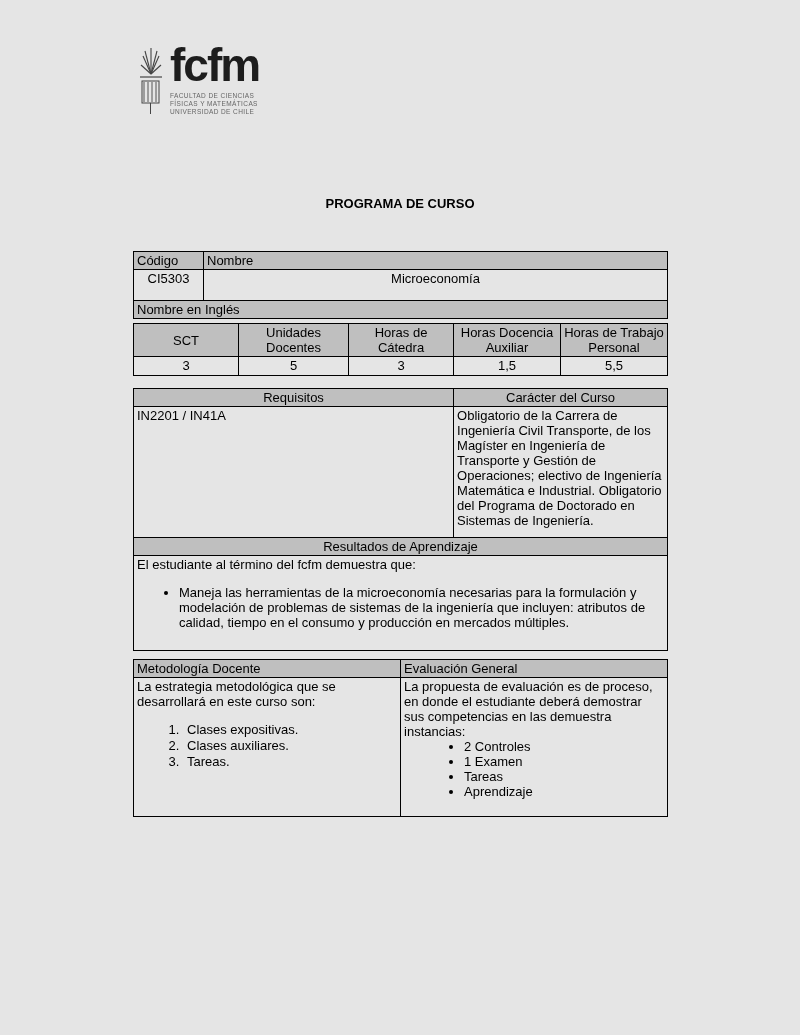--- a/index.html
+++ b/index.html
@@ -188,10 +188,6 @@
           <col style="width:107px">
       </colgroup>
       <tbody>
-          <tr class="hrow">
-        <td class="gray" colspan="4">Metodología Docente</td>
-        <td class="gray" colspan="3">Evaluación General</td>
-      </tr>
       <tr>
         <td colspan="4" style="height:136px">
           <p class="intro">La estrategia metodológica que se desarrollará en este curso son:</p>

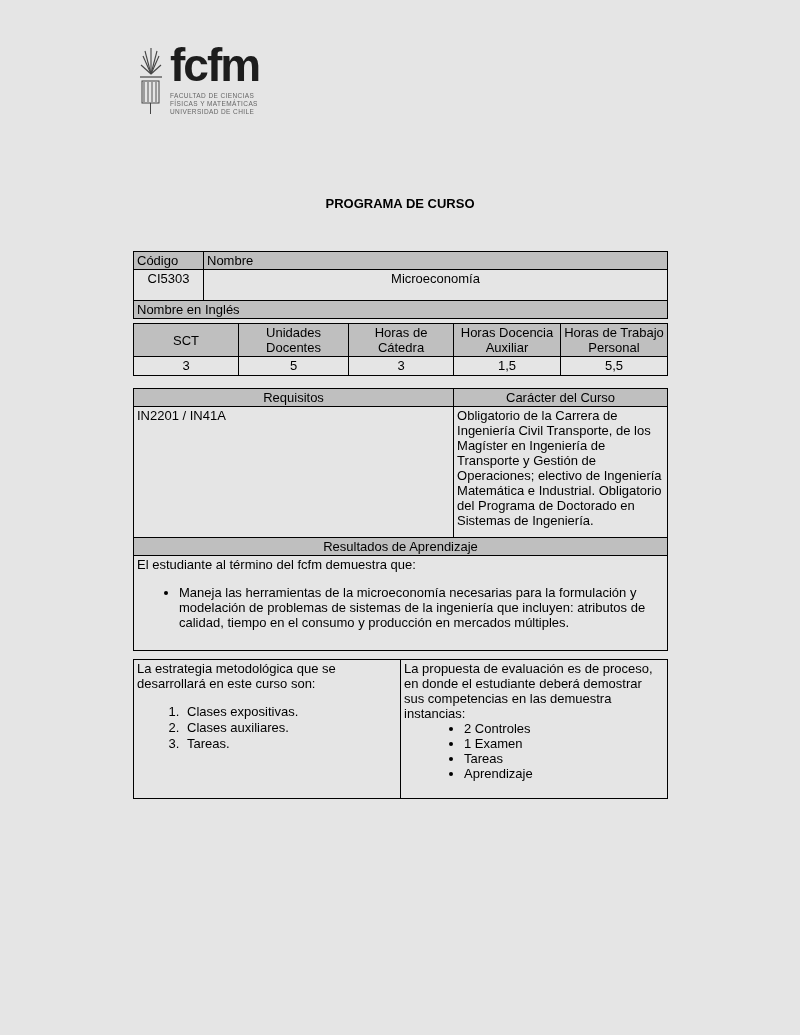--- a/index.html
+++ b/index.html
@@ -203,7 +203,7 @@
             <li>2 Controles</li>
             <li>1 Examen</li>
             <li>Tareas</li>
-            <li>Aprendizaje</li>
+            <li>Obligatorio</li>
           </ul>
         </td>
       </tr>

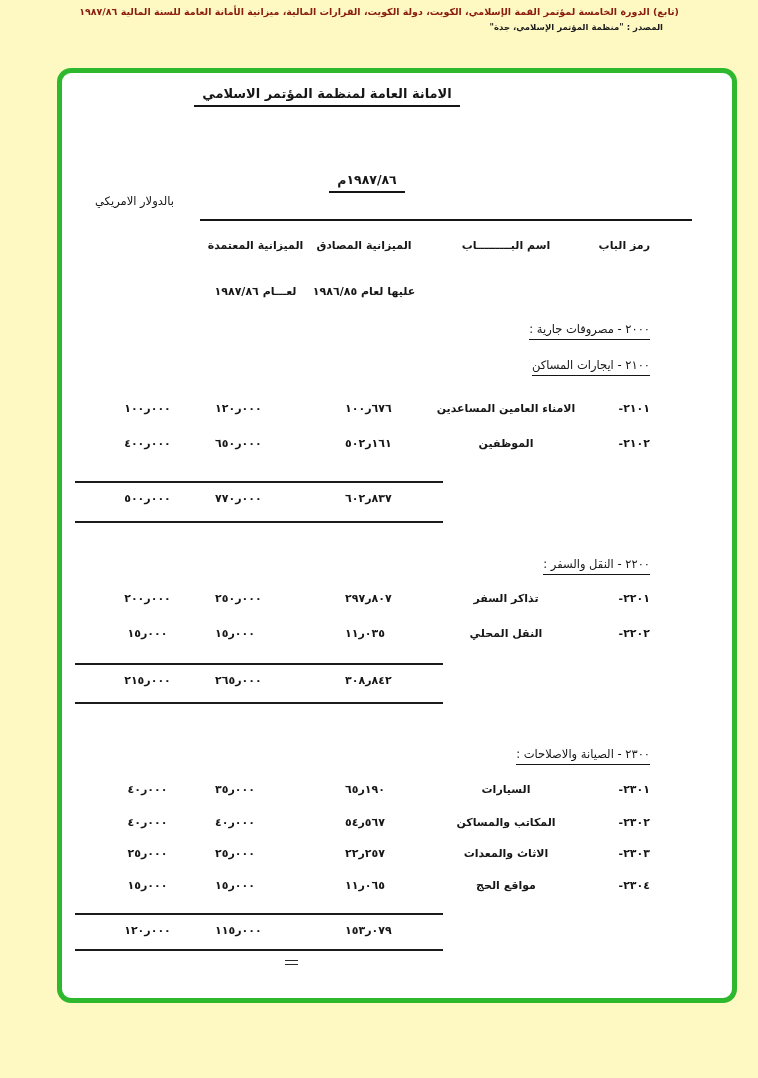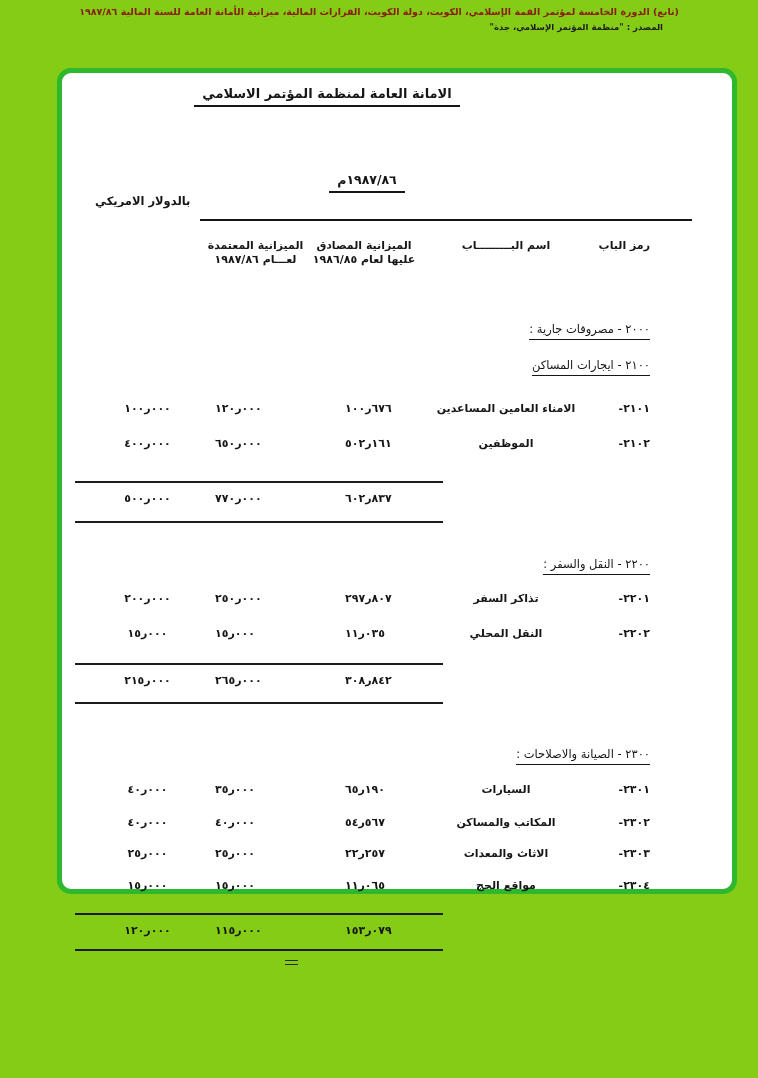--- a/index.html
+++ b/index.html
@@ -4,7 +4,7 @@
 <style>
   *{box-sizing:border-box;margin:0;padding:0}
   html,body{background:#ffffff}
-  .canvas{position:relative;width:758px;height:1078px;background:#84cc16;overflow:hidden;
+  .canvas{position:relative;width:758px;height:1078px;background:#fef9c3;overflow:hidden;
           font-family:"DejaVu Sans",sans-serif;color:#161616}
   .top-note{position:absolute;top:6px;left:0;width:100%;text-align:center;direction:rtl;
             font-size:9.5px;font-weight:bold;color:#8a1c0f;white-space:nowrap;letter-spacing:.2px}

········

* Instructions to follow *
Reprint the whole listing above exactly, taking out the pictures.

* Solution to the problem *
--- a/index.html
+++ b/index.html
@@ -188,10 +188,6 @@
           <col style="width:107px">
       </colgroup>
       <tbody>
-          <tr class="hrow">
-        <td class="gray" colspan="4">Metodología Docente</td>
-        <td class="gray" colspan="3">Evaluación General</td>
-      </tr>
       <tr>
         <td colspan="4" style="height:136px">
           <p class="intro">La estrategia metodológica que se desarrollará en este curso son:</p>

--- a/index.html
+++ b/index.html
@@ -203,7 +203,7 @@
             <li>2 Controles</li>
             <li>1 Examen</li>
             <li>Tareas</li>
-            <li>Aprendizaje</li>
+            <li>Obligatorio</li>
           </ul>
         </td>
       </tr>

--- a/index.html
+++ b/index.html
@@ -4,7 +4,7 @@
 <style>
   *{box-sizing:border-box;margin:0;padding:0}
   html,body{background:#ffffff}
-  .canvas{position:relative;width:758px;height:1078px;background:#84cc16;overflow:hidden;
+  .canvas{position:relative;width:758px;height:1078px;background:#fef9c3;overflow:hidden;
           font-family:"DejaVu Sans",sans-serif;color:#161616}
   .top-note{position:absolute;top:6px;left:0;width:100%;text-align:center;direction:rtl;
             font-size:9.5px;font-weight:bold;color:#8a1c0f;white-space:nowrap;letter-spacing:.2px}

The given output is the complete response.